▶ _What to do_: Where does the string "lines" occur in the records below? Copy every line that holds it.

=== Begin Enclosure ===

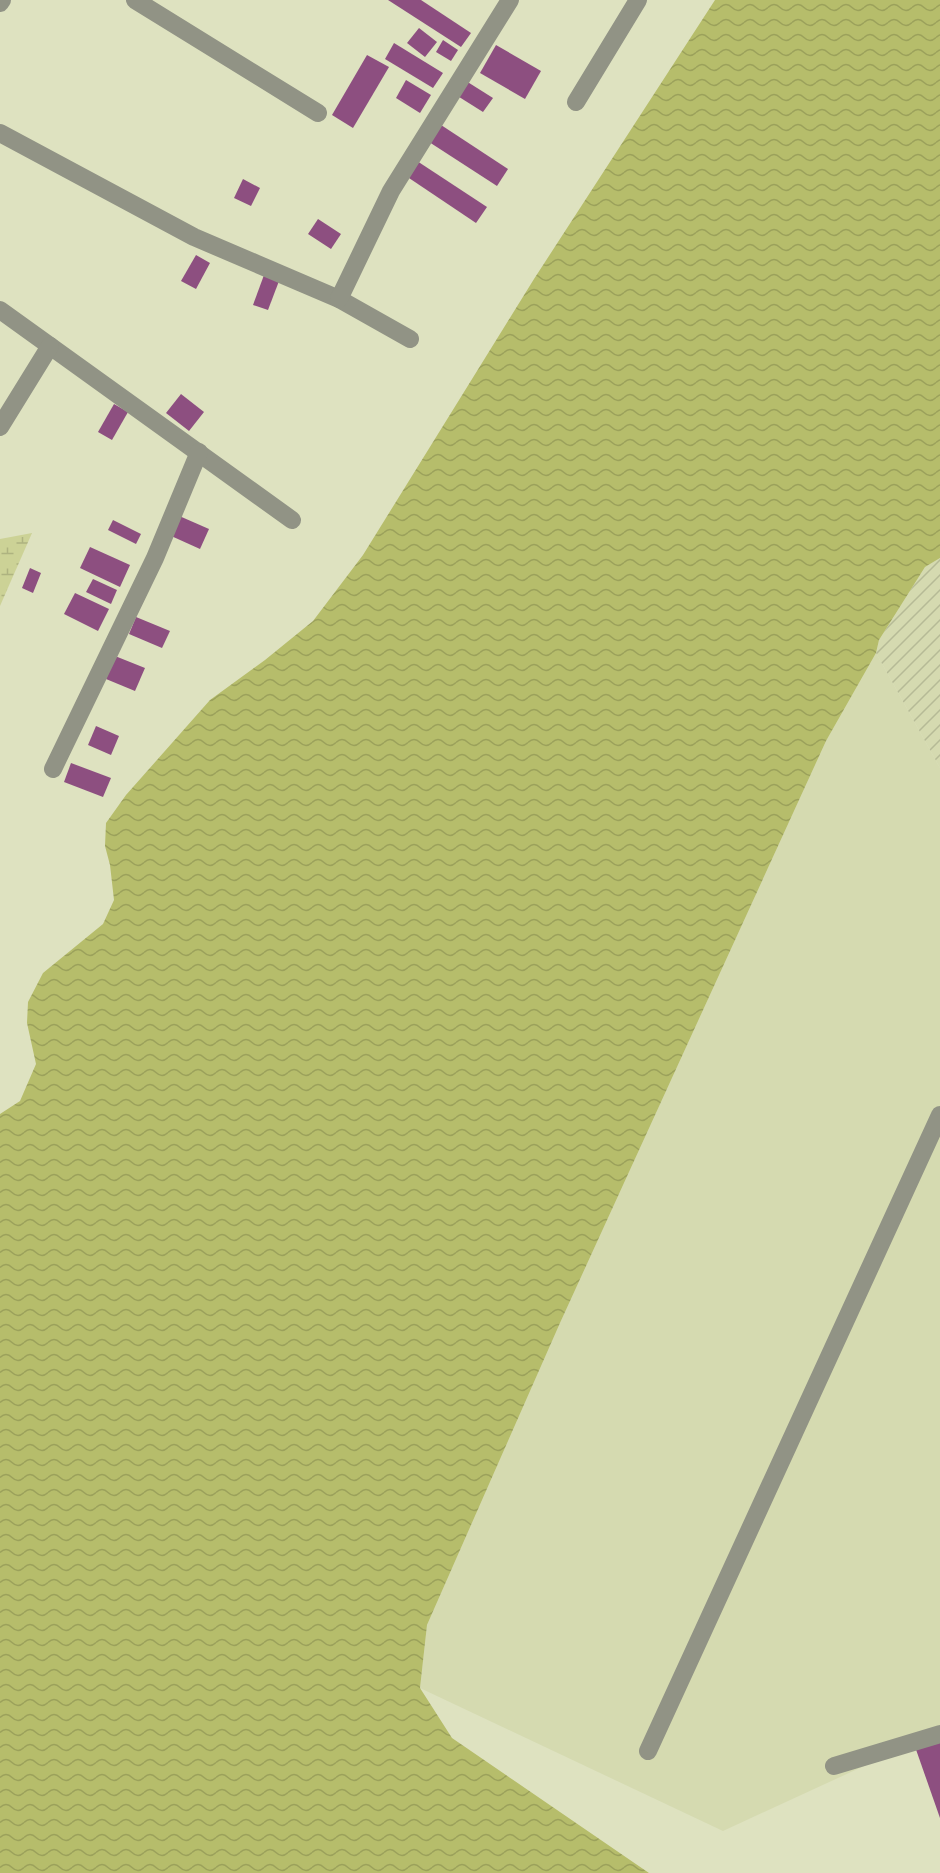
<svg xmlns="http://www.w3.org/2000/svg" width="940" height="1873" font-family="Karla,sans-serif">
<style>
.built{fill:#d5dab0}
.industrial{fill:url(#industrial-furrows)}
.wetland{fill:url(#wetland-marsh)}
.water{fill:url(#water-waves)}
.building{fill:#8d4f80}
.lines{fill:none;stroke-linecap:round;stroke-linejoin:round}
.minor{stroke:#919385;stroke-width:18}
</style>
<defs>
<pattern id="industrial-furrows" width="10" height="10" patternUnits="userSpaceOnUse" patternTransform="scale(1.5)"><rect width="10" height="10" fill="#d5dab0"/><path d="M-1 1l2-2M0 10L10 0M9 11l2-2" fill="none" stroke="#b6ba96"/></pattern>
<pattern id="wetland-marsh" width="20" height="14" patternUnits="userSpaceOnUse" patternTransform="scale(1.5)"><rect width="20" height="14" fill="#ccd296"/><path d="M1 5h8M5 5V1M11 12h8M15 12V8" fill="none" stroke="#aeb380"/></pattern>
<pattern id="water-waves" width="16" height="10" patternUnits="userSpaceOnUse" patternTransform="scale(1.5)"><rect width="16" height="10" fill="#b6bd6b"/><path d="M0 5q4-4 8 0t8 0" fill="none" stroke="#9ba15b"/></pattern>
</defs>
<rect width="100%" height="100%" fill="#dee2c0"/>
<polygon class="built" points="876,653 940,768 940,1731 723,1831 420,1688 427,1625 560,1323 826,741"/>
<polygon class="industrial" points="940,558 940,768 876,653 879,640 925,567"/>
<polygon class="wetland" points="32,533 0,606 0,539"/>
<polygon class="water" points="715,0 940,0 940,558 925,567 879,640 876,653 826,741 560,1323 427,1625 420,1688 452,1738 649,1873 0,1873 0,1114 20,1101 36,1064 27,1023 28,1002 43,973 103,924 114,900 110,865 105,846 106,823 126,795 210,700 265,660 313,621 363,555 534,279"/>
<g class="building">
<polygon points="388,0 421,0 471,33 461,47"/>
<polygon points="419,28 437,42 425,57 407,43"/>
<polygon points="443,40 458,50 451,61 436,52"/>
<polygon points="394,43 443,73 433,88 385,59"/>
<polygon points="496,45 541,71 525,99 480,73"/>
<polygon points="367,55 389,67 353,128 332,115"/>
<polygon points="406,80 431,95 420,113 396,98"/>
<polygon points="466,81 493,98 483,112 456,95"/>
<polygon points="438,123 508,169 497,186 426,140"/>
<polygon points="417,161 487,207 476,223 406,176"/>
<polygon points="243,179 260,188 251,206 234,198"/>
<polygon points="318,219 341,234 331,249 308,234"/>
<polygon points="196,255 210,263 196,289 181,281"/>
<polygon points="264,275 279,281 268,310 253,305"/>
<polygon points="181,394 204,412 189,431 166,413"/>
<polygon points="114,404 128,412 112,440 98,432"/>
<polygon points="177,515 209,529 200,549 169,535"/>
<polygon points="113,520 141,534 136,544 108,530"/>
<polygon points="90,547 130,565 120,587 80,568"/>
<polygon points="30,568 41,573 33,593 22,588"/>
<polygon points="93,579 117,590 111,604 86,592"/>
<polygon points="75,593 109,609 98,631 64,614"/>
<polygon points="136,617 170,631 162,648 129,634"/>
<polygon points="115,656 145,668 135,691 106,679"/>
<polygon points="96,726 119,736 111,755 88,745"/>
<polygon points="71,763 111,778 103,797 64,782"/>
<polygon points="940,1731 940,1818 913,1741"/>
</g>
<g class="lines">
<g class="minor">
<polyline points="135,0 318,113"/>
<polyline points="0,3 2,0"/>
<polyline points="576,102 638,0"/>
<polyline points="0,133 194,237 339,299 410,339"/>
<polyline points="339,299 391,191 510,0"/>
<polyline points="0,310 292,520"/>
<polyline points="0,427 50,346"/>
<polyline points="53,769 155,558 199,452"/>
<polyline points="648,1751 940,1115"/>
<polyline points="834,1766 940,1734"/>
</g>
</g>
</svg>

=== End Enclosure ===

▶ _Result below_:
.lines{fill:none;stroke-linecap:round;stroke-linejoin:round}
<g class="lines">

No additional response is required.